クールな御曹司の甘すぎる独占愛
「あ、ごめんね、違うの。もっとたくさんのお客様に会いたいなーって。これからも光風堂の和菓子を大勢の方たちにお届けしていけたらいいなと思ってね」
「そうですよね。奈々さんなら、きっとできます。日本だけじゃなく世界中の人たちに光風堂の和菓子を食べてもらいたいな」
実は少し前から考えていることがあった。ひと口和菓子は消費期限が二十四時間だから無理だろうが、多少日持ちのする占いしるこのようなものであれば、ネット通販も可能ではないかと。

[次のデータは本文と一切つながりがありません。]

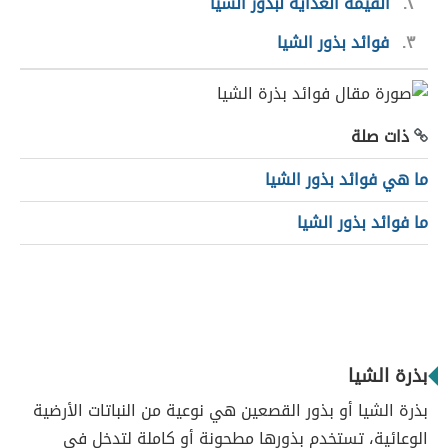
٢
القيمة الغذاية لبذور الشيا
٣
فوائد بذور الشيا
ذات صلة
ما هي فوائد بذور الشيا
ما فوائد بذور الشيا
بذرة الشيا
بذرة الشيا أو بذور القصعين هي نوعية من النباتات الأرضية
الوعائية، تستخدم بذورها مطحونة أو كاملة لتدخل في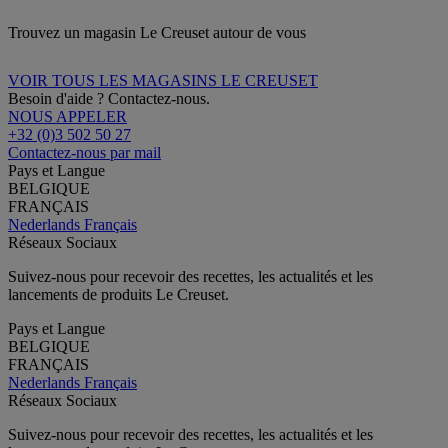
Trouvez un magasin Le Creuset autour de vous
VOIR TOUS LES MAGASINS LE CREUSET
Besoin d'aide ? Contactez-nous.
NOUS APPELER
+32 (0)3 502 50 27
Contactez-nous par mail
Pays et Langue
BELGIQUE
FRANÇAIS
Nederlands
Français
Réseaux Sociaux
Suivez-nous pour recevoir des recettes, les actualités et les
lancements de produits Le Creuset.
Pays et Langue
BELGIQUE
FRANÇAIS
Nederlands
Français
Réseaux Sociaux
Suivez-nous pour recevoir des recettes, les actualités et les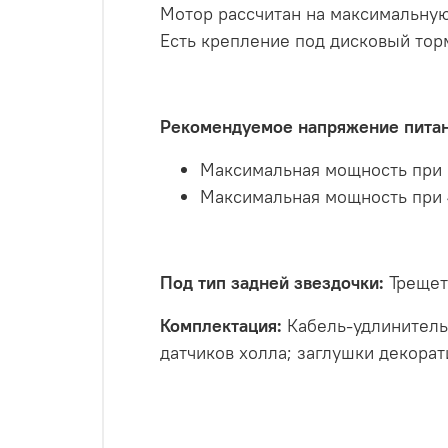
Мотор рассчитан на максимальную 
Есть крепление под дисковый торм
Рекомендуемое напряжение питани
Максимальная мощность при 
Максимальная мощность при 
Под тип задней звездочки:
Трещетк
Комплектация:
Кабель-удлинитель 
датчиков холла; заглушки декорат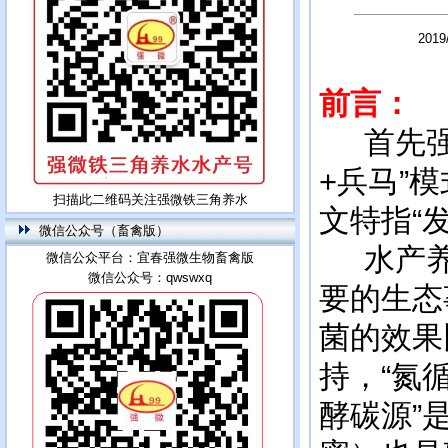
201
前言：
首先强调
+兵马”
扫描此二维码关注强微铁三角养水
文特指“
微信公众号（畜禽版）
水产养殖
微信公众平台：宜春强微生物畜禽版
微信公众号：qwswxq
要的生态
菌的效果
持，“氮
酵碳源”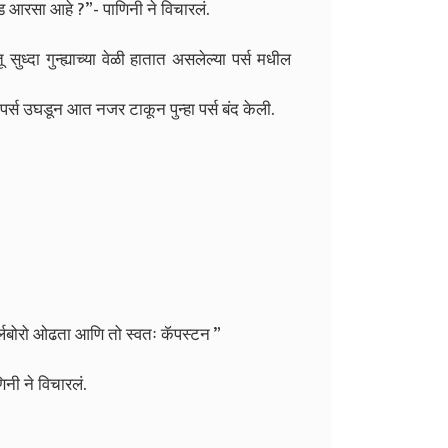
ाड आरसा आहे ?”- पाणिनी ने विचारलं.
सुध्दा गुन्ह्याच्या वेळी हातात असलेल्या पर्स मधील
्स उघडून आत नजर टाकून पुन्हा पर्स बंद केली.
मार्लबोरो ओढता आणि तो स्वतः कॅपस्टन ”
िनी ने विचारलं.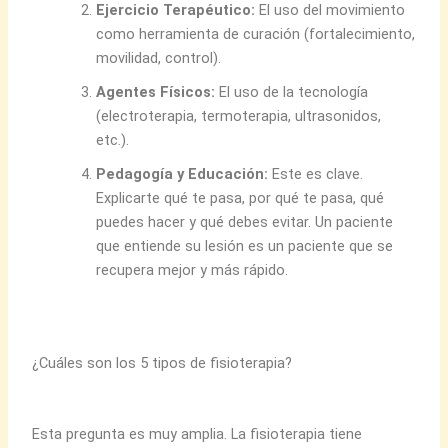
Ejercicio Terapéutico:
El uso del movimiento
como herramienta de curación (fortalecimiento,
movilidad, control).
Agentes Físicos:
El uso de la tecnología
(electroterapia, termoterapia, ultrasonidos,
etc.).
Pedagogía y Educación:
Este es clave.
Explicarte qué te pasa, por qué te pasa, qué
puedes hacer y qué debes evitar. Un paciente
que entiende su lesión es un paciente que se
recupera mejor y más rápido.
¿Cuáles son los 5 tipos de fisioterapia?
Esta pregunta es muy amplia. La fisioterapia tiene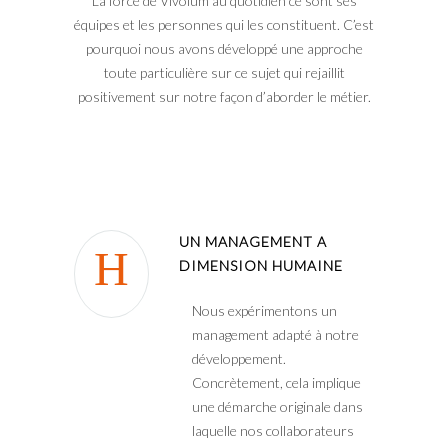
La force de Vivolum au quotidien ce sont ses
équipes et les personnes qui les constituent. C’est
pourquoi nous avons développé une approche
toute particulière sur ce sujet qui rejaillit
positivement sur notre façon d’aborder le métier.
UN MANAGEMENT A
DIMENSION HUMAINE
Nous expérimentons un
management adapté à notre
développement.
Concrètement, cela implique
une démarche originale dans
laquelle nos collaborateurs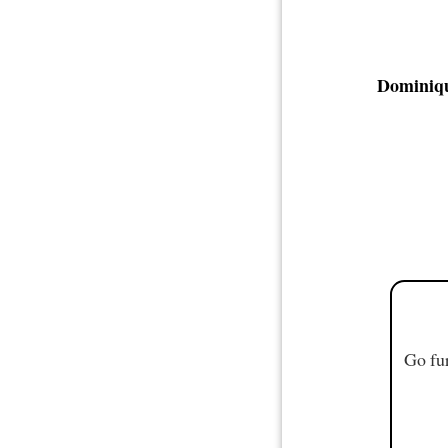
Dominiq
Go fur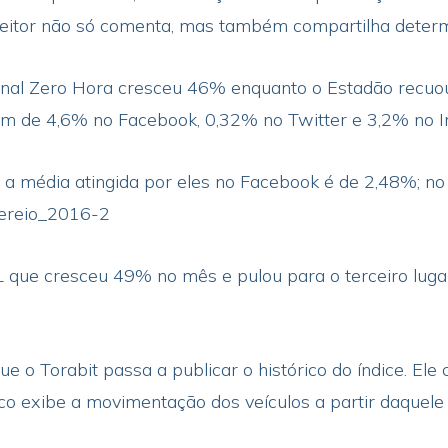
eitor não só comenta, mas também compartilha deter
jornal Zero Hora cresceu 46% enquanto o Estadão recu
m de 4,6% no Facebook, 0,32% no Twitter e 3,2% no I
, a média atingida por eles no Facebook é de 2,48%; no
vereio_2016-2
ue cresceu 49% no mês e pulou para o terceiro lugar 
ue o Torabit passa a publicar o histórico do índice. E
o exibe a movimentação dos veículos a partir daquele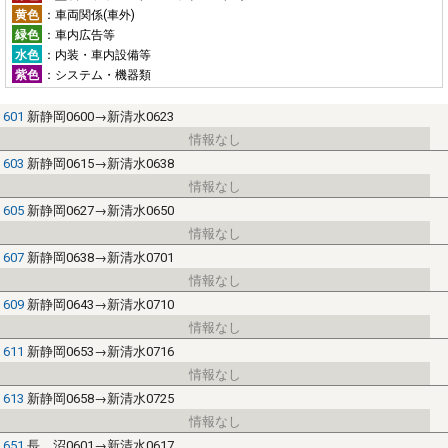
黄色
：車両関係(車外)
緑色
：車内広告等
水色
：内装・車内設備等
紫色
：システム・機器類
601
新静岡0600→新清水0623
603
新静岡0615→新清水0638
605
新静岡0627→新清水0650
607
新静岡0638→新清水0701
609
新静岡0643→新清水0710
611
新静岡0653→新清水0716
613
新静岡0658→新清水0725
651
長 沼0601→新清水0617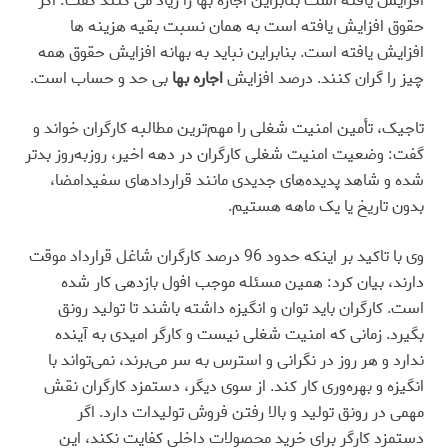
افزایش یافته است بنابراین اجاره بها را زیاد می کنند گفت: اگر
حقوق افزایش یافته است به همان نسبت بقیه هزینه ها
افزایش یافته است. بنابراین نباید به بهانه افزایش حقوق همه
چیز را گران کنند. درصد افزایش
اجاره بها
بی حد و حساب است
.
تاجیک، تأمین امنیت شغلی را مهم‌ترین مطالبه کارگران خواند و
گفت: وضعیت امنیت شغلی کارگران در دهه اخیر، روزبه‌روز بدتر
شده و شاهد پدیده‌های جدیدی مانند قراردادهای سفیدامضا،
بدون تاریخ یا یک ماهه هستیم
.
وی با تاکید بر اینکه حدود 96 درصد کارگران شاغل قرارداد موقت
دارند، بیان کرد: همین مسئله موجب افول بازدهی کار شده
است. کارگران باید توان و انگیزه داشته باشند تا تولید رونق
بگیرد. زمانی که امنیت شغلی نیست و کارگر امیدی به آینده
ندارد و هر روز در نگرانی و استرس به سر می‌برند، نمی‌تواند با
انگیزه و بهره‌وری کار کند. از سوی دیگر، دستمزد کارگران نقش
مهمی در رونق تولید و بالا رفتن فروش تولیدات دارد. اگر
دستمزد کارگر برای خرید محصولات داخلی کفایت نکند، این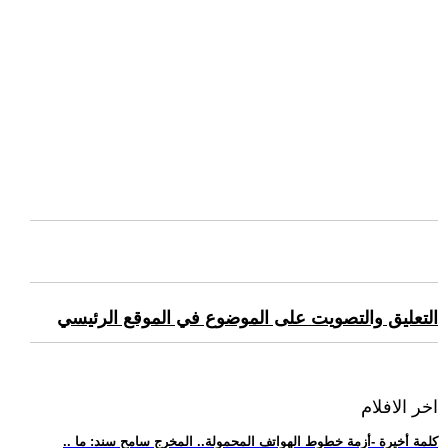
التعليق والتصويت على الموضوع في الموقع الرئيسي
اخر الافلام
.. كلمة أخيرة -أزمة خطوط الهواتف المحمولة.. المخرج سامح سند: ما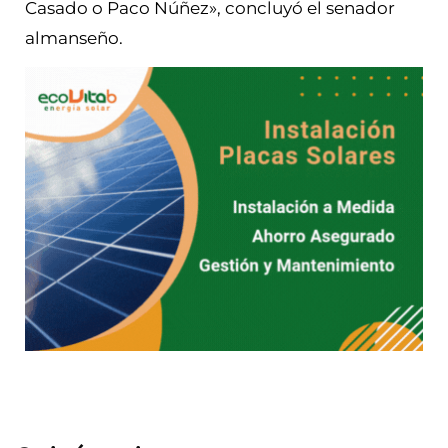
Casado o Paco Núñez», concluyó el senador
almanseño.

それには職人を育てる必要もあるから、すぐには無理だが。ネット通販ができるようになれば、それこそ世界中の人たちに光風堂の和菓子を知ってもらえる。
「そういえば奈々さん、明日の約束を忘れていませんよね?」
明日は定休日。雑誌掲載のお祝いと称して、奈々と明美は宮内から食事に招待されている。
依子が花いかだの二号店として葉山の海辺に三ヶ月前にオープンさせたオーベルジュがあり、そこへ連れて行ってくれるそうだ。
レストランで出されるのは、もちろん懐石料理。前評判から高く、三ヶ月経った現在も予約がなかなかとれない。今回は依子が懇意にしている宮内だからか、なんとか手配してくれたそうだ。